-- BEGIN Records provided --

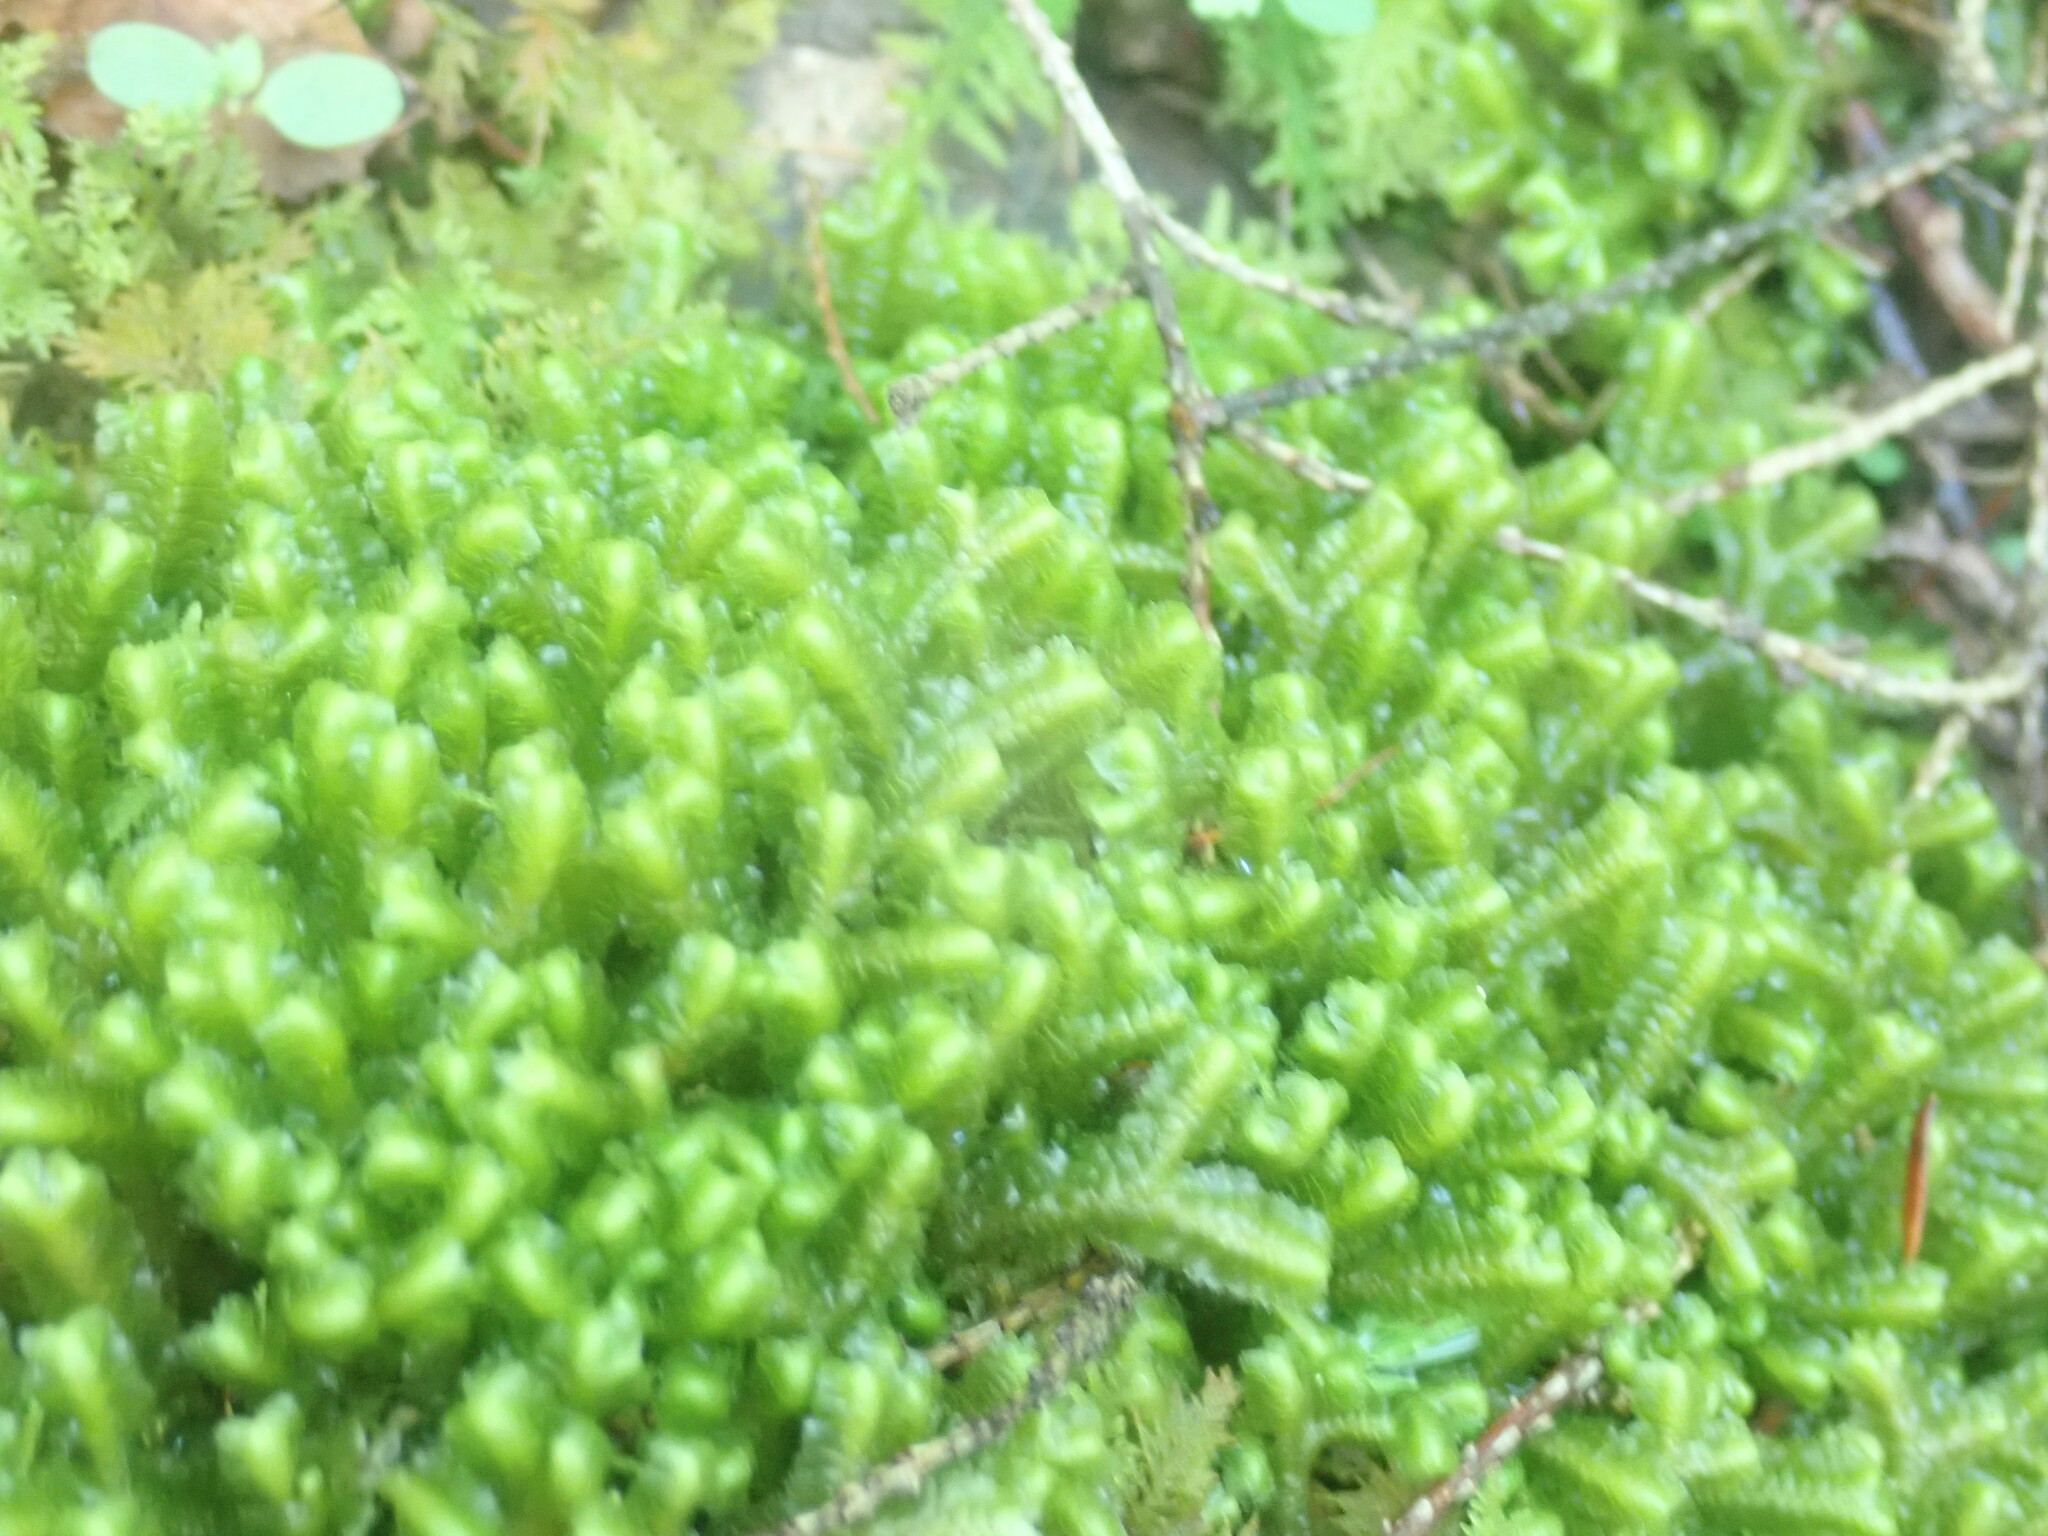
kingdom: Plantae
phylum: Marchantiophyta
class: Jungermanniopsida
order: Jungermanniales
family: Lepidoziaceae
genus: Bazzania
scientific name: Bazzania trilobata
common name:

-- END Records provided --

§ Direction
Return every line of the listing word for word, leaving out the picture.

§ Result
kingdom: Plantae
phylum: Marchantiophyta
class: Jungermanniopsida
order: Jungermanniales
family: Lepidoziaceae
genus: Bazzania
scientific name: Bazzania trilobata
common name:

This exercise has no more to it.